### What to do
Read the listing below and tally the lines that contain "true"; the reply is that tally only.

### Information shown
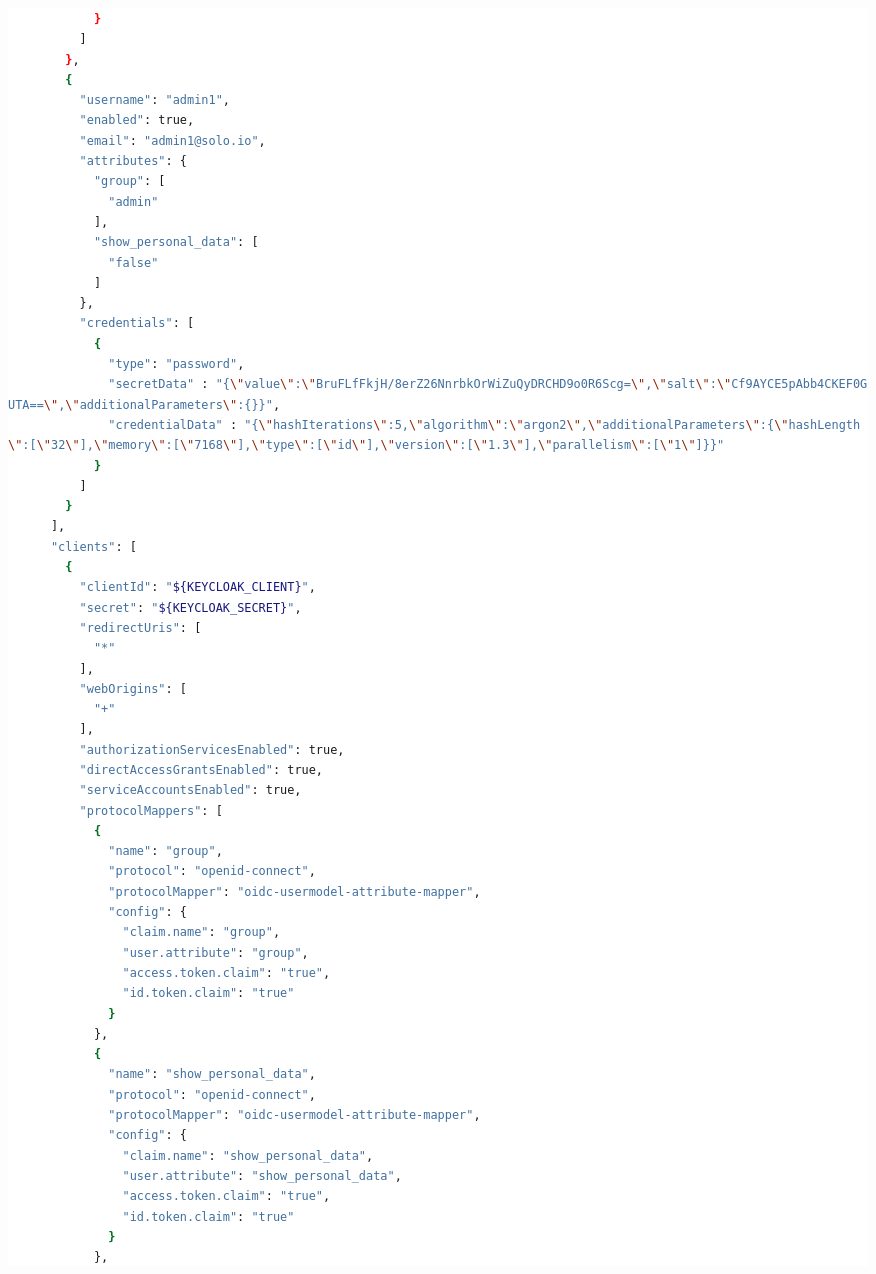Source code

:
 ```bash
            }
          ]
        },
        {
          "username": "admin1",
          "enabled": true,
          "email": "admin1@solo.io",
          "attributes": {
            "group": [
              "admin"
            ],
            "show_personal_data": [
              "false"
            ]
          },
          "credentials": [
            {
              "type": "password",
              "secretData" : "{\"value\":\"BruFLfFkjH/8erZ26NnrbkOrWiZuQyDRCHD9o0R6Scg=\",\"salt\":\"Cf9AYCE5pAbb4CKEF0GUTA==\",\"additionalParameters\":{}}",
              "credentialData" : "{\"hashIterations\":5,\"algorithm\":\"argon2\",\"additionalParameters\":{\"hashLength\":[\"32\"],\"memory\":[\"7168\"],\"type\":[\"id\"],\"version\":[\"1.3\"],\"parallelism\":[\"1\"]}}"
            }
          ]
        }
      ],
      "clients": [
        {
          "clientId": "${KEYCLOAK_CLIENT}",
          "secret": "${KEYCLOAK_SECRET}",
          "redirectUris": [
            "*"
          ],
          "webOrigins": [
            "+"
          ],
          "authorizationServicesEnabled": true,
          "directAccessGrantsEnabled": true,
          "serviceAccountsEnabled": true,
          "protocolMappers": [
            {
              "name": "group",
              "protocol": "openid-connect",
              "protocolMapper": "oidc-usermodel-attribute-mapper",
              "config": {
                "claim.name": "group",
                "user.attribute": "group",
                "access.token.claim": "true",
                "id.token.claim": "true"
              }
            },
            {
              "name": "show_personal_data",
              "protocol": "openid-connect",
              "protocolMapper": "oidc-usermodel-attribute-mapper",
              "config": {
                "claim.name": "show_personal_data",
                "user.attribute": "show_personal_data",
                "access.token.claim": "true",
                "id.token.claim": "true"
              }
            },
```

### Answer space
8